Reprinted from Smirking Chimp
According to one Michigan mayor, members of the Democratic National Committee (DNC) asked security to eject audience members who vocally supported Bernie Sanders during Sunday's debate in Flint, Michigan.
Seriously.
Jim Fouts, a three-term Independent mayor of Warren, Michigan, attended Sunday's Democratic debate, just like he had attended the Republican debate on Thursday. Fouts told Buzzfeed News that the GOP audience was loud when he attended that debate on Thursday, and even though he wasn't expecting the Democratic debate to be quite as rowdy as the Republicans, he expected to be able to express himself.
But after Sunday's debate, he wrote on Facebook that:
"The Democratic debate is totally controlled by Hillarys [sic] good friend DNC Chair Debbie Wasserman Schultz. No commentary is allowed by the audience. Particularly if you are cheering Bernie Sanders. Persons who do not adhere to Hillarys [sic] rules are threatened with expulsion."
He told BuzzFeed News that he was seated behind Wasserman Schultz, and that he was praising Bernie's performance and talking about how this debate proved that more debates were a good idea for the Democrats.
Then, during an early commercial break, Fouts and his assistant were taken out of their seats and the sergeant at arms told him, "The people that run this want you ejected, they don't want you here." Fouts was allowed to watch the rest of the debate from his seat, but he had to be careful about even clapping too loud or at the wrong time, for fear of getting ejected.
On Monday, Fouts joined the growing chorus of voices calling for Wasserman Schultz to step down as the chair of the Democratic National Committee. But really, she should have resigned months ago, and she probably shouldn't have ever held the position in the first place. Not just because she's repeatedly and blatantly attempted to tip the scales in Hillary Clinton's favor during the Democratic primary, but also because, based on her words and her votes, she is exactly the type of so-called "centrist" corporate Democrat that the party needs to rid from its ranks.
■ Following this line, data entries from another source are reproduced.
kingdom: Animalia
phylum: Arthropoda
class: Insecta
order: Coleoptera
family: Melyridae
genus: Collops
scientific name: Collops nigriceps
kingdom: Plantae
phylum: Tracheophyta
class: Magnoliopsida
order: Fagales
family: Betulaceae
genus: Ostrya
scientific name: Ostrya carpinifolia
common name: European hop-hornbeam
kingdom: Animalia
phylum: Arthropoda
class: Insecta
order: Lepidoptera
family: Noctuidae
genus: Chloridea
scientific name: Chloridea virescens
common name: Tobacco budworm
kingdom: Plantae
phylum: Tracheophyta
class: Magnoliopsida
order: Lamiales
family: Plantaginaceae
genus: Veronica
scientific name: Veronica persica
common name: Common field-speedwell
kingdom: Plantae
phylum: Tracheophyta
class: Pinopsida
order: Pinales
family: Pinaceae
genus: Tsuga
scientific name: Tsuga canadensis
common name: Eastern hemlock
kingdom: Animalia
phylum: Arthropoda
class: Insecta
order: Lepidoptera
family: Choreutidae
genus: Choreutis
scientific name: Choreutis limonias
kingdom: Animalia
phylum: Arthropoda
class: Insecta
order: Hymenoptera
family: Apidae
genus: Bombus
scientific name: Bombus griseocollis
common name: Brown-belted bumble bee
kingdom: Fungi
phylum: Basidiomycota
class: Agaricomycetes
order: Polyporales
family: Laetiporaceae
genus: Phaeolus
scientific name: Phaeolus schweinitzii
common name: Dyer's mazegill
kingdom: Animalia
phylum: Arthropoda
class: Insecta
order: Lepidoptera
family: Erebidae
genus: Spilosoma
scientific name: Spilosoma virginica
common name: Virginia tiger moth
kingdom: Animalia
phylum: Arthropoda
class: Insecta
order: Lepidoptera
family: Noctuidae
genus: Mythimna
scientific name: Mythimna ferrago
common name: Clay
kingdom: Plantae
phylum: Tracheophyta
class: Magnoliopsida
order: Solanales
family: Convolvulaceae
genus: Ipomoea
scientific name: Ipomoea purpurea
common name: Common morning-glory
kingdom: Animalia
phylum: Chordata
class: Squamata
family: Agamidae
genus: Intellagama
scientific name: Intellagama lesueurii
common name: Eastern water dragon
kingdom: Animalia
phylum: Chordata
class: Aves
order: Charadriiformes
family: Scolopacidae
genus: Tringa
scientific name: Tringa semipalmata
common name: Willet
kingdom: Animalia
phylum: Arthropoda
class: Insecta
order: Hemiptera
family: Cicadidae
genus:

To start, she's right now co-sponsoring a bill that would gut the Consumer Financial Protection Bureau's payday loan and car loan regulations, basically protecting loan sharks from regulations at the expense of low-income Americans. Never mind the fact that the Consumer Financial Protection Bureau is one of Barack Obama and Elizabeth Warren's major progressive achievements to reign in financial abuses.
She also just lifted the ban that President Obama himself put in place that bans lobbyists from donating to the Democratic National Committee, and her lifting of that ban officially ended one of the few remaining rules that stem the tide of corporate money into the Democratic Party.
In the most recent omnibus spending bill, she voted for one provision that prevents the Securities and Exchange Commission from writing rules that would require corporations to disclose political spending to shareholders. In the same bill, she voted for another provision that would make it impossible for the IRS to create rules to curb special interest donors from forming "social welfare organizations" to hide political spending.
Schultz was one of the 28 Democrats who voted for fast-tracking the Trans-Pacific Partnership, and she received $300,000 from interest groups backing the trade deal, presumably for that vote, according to the The American Prospect.
Just after the Democratic party lost the House and Senate catastrophically back in 2014, Wasserman Schultz voted to eliminate that part of Dodd-Frank that had prevented big banks from using deposits to speculate in financial derivatives.
Not to mention the fact that even though 58 percent of people from both parties in Florida support legalizing medical marijuana, Debbie Wasserman Schultz still opposes legalizing medical marijuana. She says it's because marijuana is a gateway drug, but it might have more to do with the tens of thousands of dollars she's gotten from the alcohol industry since she's been in Congress.
That's just a glimpse at Wasserman Schultz' voting record, and it shows a pattern of voting for pro-corporate legislation and for legislation that opens our political system to even more political spending and corruption.